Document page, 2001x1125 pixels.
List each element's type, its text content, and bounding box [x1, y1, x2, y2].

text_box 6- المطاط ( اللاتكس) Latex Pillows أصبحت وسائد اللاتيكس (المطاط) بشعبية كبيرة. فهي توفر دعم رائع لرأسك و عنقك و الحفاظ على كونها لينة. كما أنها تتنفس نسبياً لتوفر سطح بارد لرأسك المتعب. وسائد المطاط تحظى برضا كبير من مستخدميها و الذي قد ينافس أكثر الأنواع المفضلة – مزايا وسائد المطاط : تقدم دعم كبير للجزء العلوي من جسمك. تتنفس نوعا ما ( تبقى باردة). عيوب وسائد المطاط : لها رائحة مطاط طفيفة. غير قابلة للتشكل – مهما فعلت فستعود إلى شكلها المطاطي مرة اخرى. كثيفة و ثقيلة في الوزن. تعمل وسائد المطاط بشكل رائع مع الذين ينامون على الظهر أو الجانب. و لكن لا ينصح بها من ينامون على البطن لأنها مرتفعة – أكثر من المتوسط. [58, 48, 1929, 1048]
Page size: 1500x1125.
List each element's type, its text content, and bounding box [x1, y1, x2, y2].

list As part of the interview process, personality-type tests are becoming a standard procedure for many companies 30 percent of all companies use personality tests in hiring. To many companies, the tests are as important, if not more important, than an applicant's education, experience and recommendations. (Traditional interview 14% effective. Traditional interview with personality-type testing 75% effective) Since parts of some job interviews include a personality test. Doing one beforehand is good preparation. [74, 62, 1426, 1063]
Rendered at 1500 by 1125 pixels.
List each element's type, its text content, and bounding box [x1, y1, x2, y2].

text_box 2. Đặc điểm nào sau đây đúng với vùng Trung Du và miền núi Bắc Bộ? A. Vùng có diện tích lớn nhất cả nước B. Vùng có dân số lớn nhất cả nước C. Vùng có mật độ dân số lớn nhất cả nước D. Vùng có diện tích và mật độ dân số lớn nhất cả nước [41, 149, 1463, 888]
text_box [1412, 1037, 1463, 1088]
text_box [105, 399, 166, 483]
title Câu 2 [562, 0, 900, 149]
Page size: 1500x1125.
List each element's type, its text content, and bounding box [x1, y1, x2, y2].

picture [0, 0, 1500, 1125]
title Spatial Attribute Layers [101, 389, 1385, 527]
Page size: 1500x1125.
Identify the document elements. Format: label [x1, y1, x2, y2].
::::
**Task brief**:
Give back the listing exactly.

**Response area**:
Document page, 2001x1125 pixels.
List each element's type, its text content, and bounding box [x1, y1, x2, y2].

text_box 6- المطاط ( اللاتكس) Latex Pillows أصبحت وسائد اللاتيكس (المطاط) بشعبية كبيرة. فهي توفر دعم رائع لرأسك و عنقك و الحفاظ على كونها لينة. كما أنها تتنفس نسبياً لتوفر سطح بارد لرأسك المتعب. وسائد المطاط تحظى برضا كبير من مستخدميها و الذي قد ينافس أكثر الأنواع المفضلة – مزايا وسائد المطاط : تقدم دعم كبير للجزء العلوي من جسمك. تتنفس نوعا ما ( تبقى باردة). عيوب وسائد المطاط : لها رائحة مطاط طفيفة. غير قابلة للتشكل – مهما فعلت فستعود إلى شكلها المطاطي مرة اخرى. كثيفة و ثقيلة في الوزن. تعمل وسائد المطاط بشكل رائع مع الذين ينامون على الظهر أو الجانب. و لكن لا ينصح بها من ينامون على البطن لأنها مرتفعة – أكثر من المتوسط. [58, 48, 1929, 1048]
Page size: 1500x1125.
List each element's type, its text content, and bounding box [x1, y1, x2, y2].

list As part of the interview process, personality-type tests are becoming a standard procedure for many companies 30 percent of all companies use personality tests in hiring. To many companies, the tests are as important, if not more important, than an applicant's education, experience and recommendations. (Traditional interview 14% effective. Traditional interview with personality-type testing 75% effective) Since parts of some job interviews include a personality test. Doing one beforehand is good preparation. [74, 62, 1426, 1063]
Rendered at 1500 by 1125 pixels.
List each element's type, its text content, and bounding box [x1, y1, x2, y2].

text_box 2. Đặc điểm nào sau đây đúng với vùng Trung Du và miền núi Bắc Bộ? A. Vùng có diện tích lớn nhất cả nước B. Vùng có dân số lớn nhất cả nước C. Vùng có mật độ dân số lớn nhất cả nước D. Vùng có diện tích và mật độ dân số lớn nhất cả nước [41, 149, 1463, 888]
text_box [1412, 1037, 1463, 1088]
text_box [105, 399, 166, 483]
title Câu 2 [562, 0, 900, 149]
Page size: 1500x1125.
List each element's type, its text content, and bounding box [x1, y1, x2, y2].

picture [0, 0, 1500, 1125]
title Spatial Attribute Layers [101, 389, 1385, 527]
Page size: 1500x1125.
Identify the document elements. Format: label [x1, y1, x2, y2].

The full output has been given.